GOAL -> Render everything from the start of the items down to the line containing "export const myFeature" as a Markdown table with the columns Row and Line, giving each non-blank line a row number. Leave the pictures out of the table.

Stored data

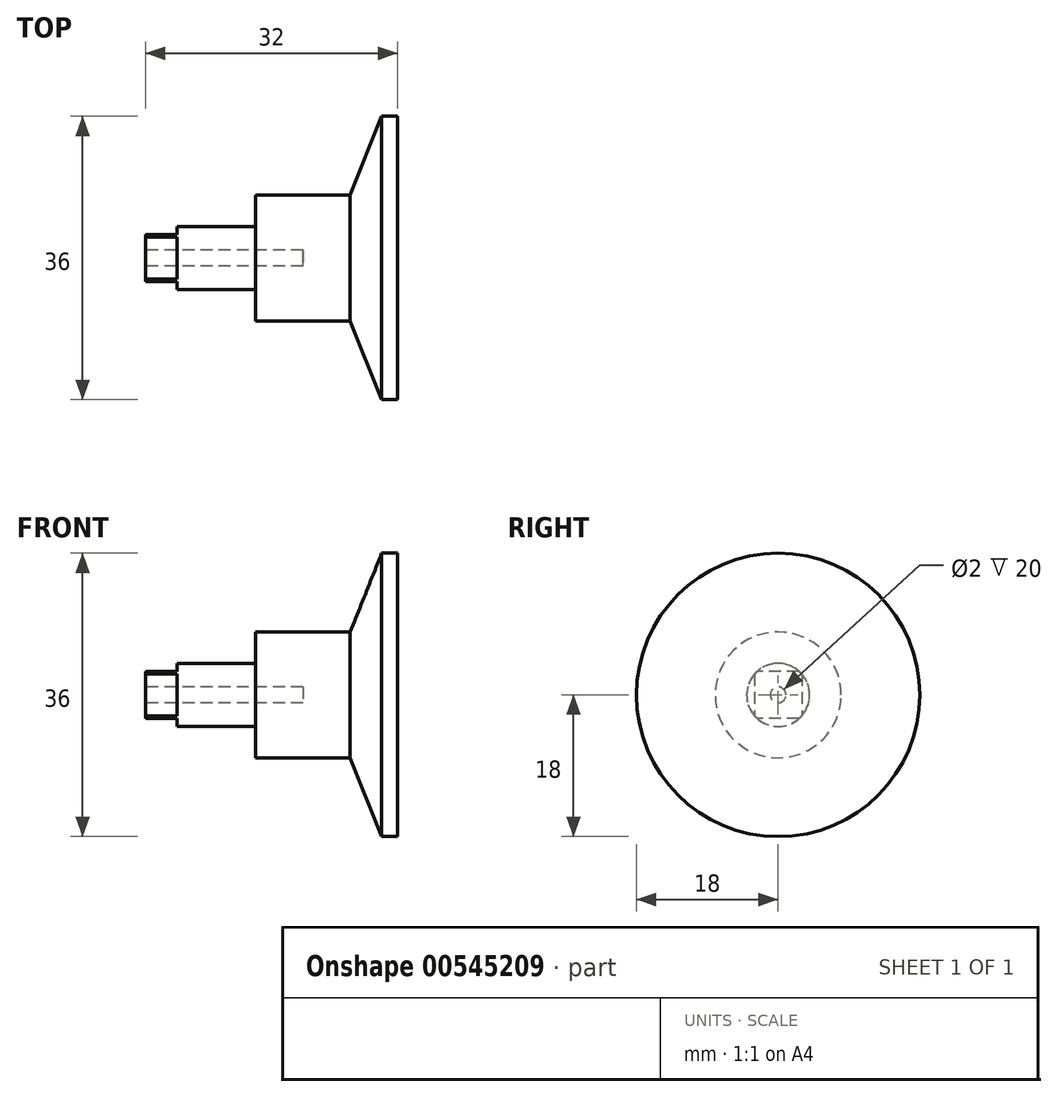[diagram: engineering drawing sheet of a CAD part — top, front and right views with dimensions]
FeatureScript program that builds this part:
annotation { "Feature Type Name" : "Feature", "Feature Type Description" : "" }
export const myFeature = defineFeature(function(context is Context, id is Id, definition is map)
    precondition{}
    {
        {
            var Q0;
            Q0=qCreatedBy(makeId("Front.planeOp"),FACE);
            var sketch = newSketch(context, id + "F0", { "sketchPlane" : qUnion([Q0])});
            skLineSegment(sketch, "E0", {"start": v(-44.44, 0) * mm, "end": v(44.44, 0) * mm, "construction": true});
            skLineSegment(sketch, "E1", {"start": v(-18, 8) * mm, "end": v(-6, 8) * mm});
            skLineSegment(sketch, "E2", {"start": v(-6, 8) * mm, "end": v(-2, 18) * mm});
            skLineSegment(sketch, "E3", {"start": v(-2, 18) * mm, "end": v(0, 18) * mm});
            skLineSegment(sketch, "E4", {"start": v(0, 18) * mm, "end": v(0, 0) * mm});
            skLineSegment(sketch, "E5", {"start": v(0, 0) * mm, "end": v(-12, 0) * mm});
            skLineSegment(sketch, "E6", {"start": v(-12, 0) * mm, "end": v(-12, 1) * mm});
            skLineSegment(sketch, "E7", {"start": v(-12, 1) * mm, "end": v(-32, 1) * mm});
            skLineSegment(sketch, "E8", {"start": v(-32, 1) * mm, "end": v(-32, 4) * mm});
            skLineSegment(sketch, "E9", {"start": v(-32, 4) * mm, "end": v(-18, 4) * mm});
            skLineSegment(sketch, "E10", {"start": v(-18, 4) * mm, "end": v(-18, 8) * mm});
            skSolve(sketch);
        }
        {
            var Q0;
            Q0 = qSketchRegion(id + "F0", true);
            var Q1;
            Q1=sQuery(id+"F0.wireOp",EDGE,"E0");
            revolve(context, id + "F1", {"entities" : qUnion([Q0]), "axis" : qUnion([Q1]), "revolveType" : RevolveType.FULL});
        }
        {
            var Q0;
            Q0=makeQuery(id+"F1.opRevolve","SWEPT_FACE",FACE,{"disambiguationData":[OSD([sQuery(id+"F0.wireOp",EDGE,"E8")])]});
            var sketch = newSketch(context, id + "F2", { "sketchPlane" : qUnion([Q0])});
            skLineSegment(sketch, "E11.bottom", {"start": v(-3, 3) * mm, "end": v(3, 3) * mm});
            skLineSegment(sketch, "E11.top", {"start": v(-3, -3) * mm, "end": v(3, -3) * mm});
            skLineSegment(sketch, "E11.left", {"start": v(-3, 3) * mm, "end": v(-3, -3) * mm});
            skLineSegment(sketch, "E11.right", {"start": v(3, 3) * mm, "end": v(3, -3) * mm});
            skCircle(sketch, "E12.0", {"center": v(0, 0) * mm, "radius": 4 * mm});
            skLineSegment(sketch, "E13", {"start": v(-3, -3) * mm, "end": v(3, 3) * mm, "construction": true});
            skSolve(sketch);
        }
        {
            var Q0;
            Q0=makeQuery(id+"F2.imprint","IMPRINT",FACE,{"disambiguationData":[TD([[makeQuery(id+"F2.imprint","IMPRINT",EDGE,{"derivedFrom":makeQuery(id+"F1.opRevolve","SWEPT_EDGE",EDGE,{"disambiguationData":[OSD([sQuery(id+"F0.wireOp",EDGE,"E7"),sQuery(id+"F0.wireOp",EDGE,"E8")])]})}),1.0]])]});
            var Q1;
            Q1=makeQuery(id+"F2.imprint","IMPRINT",FACE,{"disambiguationData":[TD([[makeQuery(id+"F2.imprint","IMPRINT",EDGE,{"derivedFrom":sQuery(id+"F2.wireOp",EDGE,"E11.bottom")}),1.0]])]});
            var Q2;
            {var subQ0=sQuery(id+"F2.wireOp",EDGE,"E12.0");var subQ1=sQuery(id+"F2.wireOp",EDGE,"E11.right");var subQ2=makeQuery(id+"F2.imprint","INTERSECT",VERTEX,{"disambiguationData":[OD(0.0)],"derivedFrom":[subQ1,subQ0]});Q2=makeQuery(id+"F2.imprint","IMPRINT",FACE,{"disambiguationData":[TD([[makeQuery(id+"F2.imprint","IMPRINT",EDGE,{"disambiguationData":[TD([[subQ2,-1.0]])],"derivedFrom":subQ1}),1.0]])]});}
            var Q3;
            {var subQ0=sQuery(id+"F2.wireOp",EDGE,"E12.0");var subQ1=sQuery(id+"F2.wireOp",EDGE,"E11.top");var subQ2=makeQuery(id+"F2.imprint","INTERSECT",VERTEX,{"disambiguationData":[OD(0.0)],"derivedFrom":[subQ1,subQ0]});Q3=makeQuery(id+"F2.imprint","IMPRINT",FACE,{"disambiguationData":[TD([[makeQuery(id+"F2.imprint","IMPRINT",EDGE,{"disambiguationData":[TD([[subQ2,-1.0]])],"derivedFrom":subQ1}),-1.0]])]});}
            var Q4;
            {var subQ0=sQuery(id+"F2.wireOp",EDGE,"E12.0");var subQ1=sQuery(id+"F2.wireOp",EDGE,"E11.left");var subQ2=makeQuery(id+"F2.imprint","INTERSECT",VERTEX,{"disambiguationData":[OD(0.0)],"derivedFrom":[subQ1,subQ0]});Q4=makeQuery(id+"F2.imprint","IMPRINT",FACE,{"disambiguationData":[TD([[makeQuery(id+"F2.imprint","IMPRINT",EDGE,{"disambiguationData":[TD([[subQ2,-1.0]])],"derivedFrom":subQ1}),-1.0]])]});}
            extrude(context, id + "F3", {"entities" : qUnion([Q0, Q1, Q2, Q3, Q4]), "operationType" : NewBodyOperationType.REMOVE, "oppositeDirection" : true, "depth" : 4 * mm, "offsetDistance" : 25 * mm});
        }
    });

RESPONSE BELOW ->
| Row | Line |
|---|---|
| 1 | [diagram: engineering drawing sheet of a CAD part — top, front and right views with dimensions] |
| 2 | FeatureScript program that builds this part: |
| 3 | annotation { "Feature Type Name" : "Feature", "Feature Type Description" : "" } |
| 4 | export const myFeature = defineFeature(function(context is Context, id is Id, definition is map) |